--- Assignment ---
Only the line containing "6) toy wheel <box>762,1083,846,1174</box>" and the lines after it, through the end of the data below, are to be returned, each exactly as it stands.

--- Saved entries ---
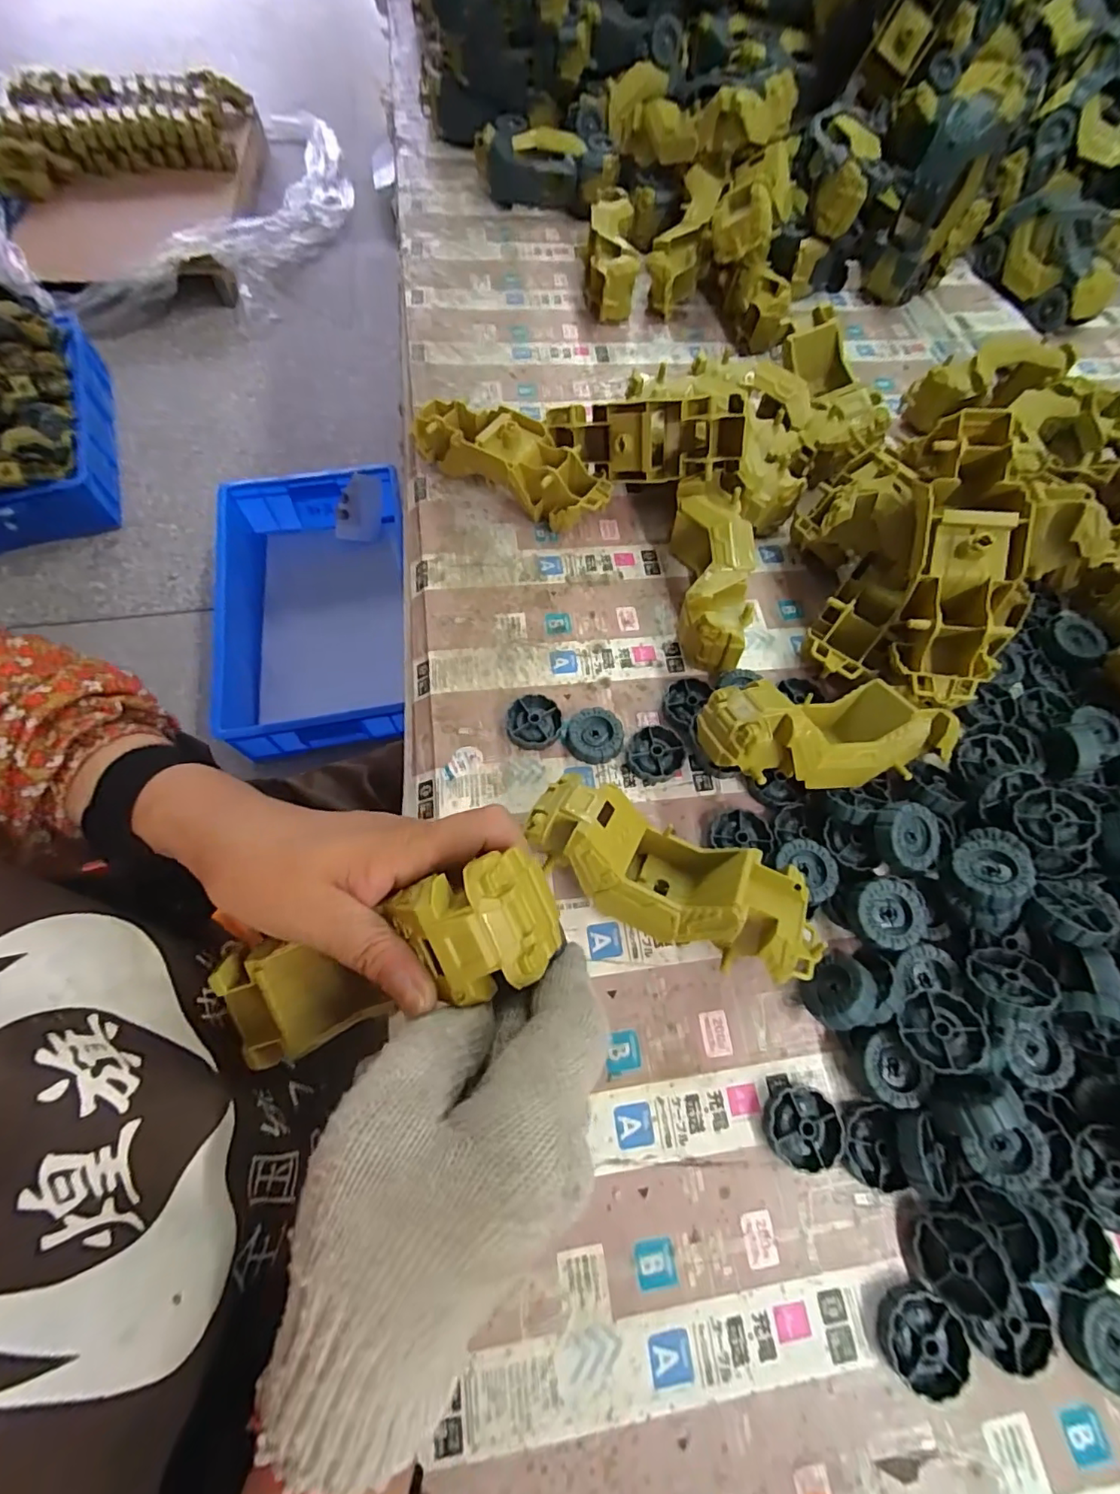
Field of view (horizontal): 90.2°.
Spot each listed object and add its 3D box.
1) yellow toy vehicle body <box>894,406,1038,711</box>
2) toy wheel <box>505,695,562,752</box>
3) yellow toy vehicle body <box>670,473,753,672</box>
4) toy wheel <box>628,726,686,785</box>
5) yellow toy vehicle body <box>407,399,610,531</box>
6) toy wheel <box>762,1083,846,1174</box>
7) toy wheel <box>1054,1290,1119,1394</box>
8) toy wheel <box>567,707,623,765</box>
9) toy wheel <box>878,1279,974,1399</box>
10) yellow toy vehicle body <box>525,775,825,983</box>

--- Written answer ---
6) toy wheel <box>762,1083,846,1174</box>
7) toy wheel <box>1054,1290,1119,1394</box>
8) toy wheel <box>567,707,623,765</box>
9) toy wheel <box>878,1279,974,1399</box>
10) yellow toy vehicle body <box>525,775,825,983</box>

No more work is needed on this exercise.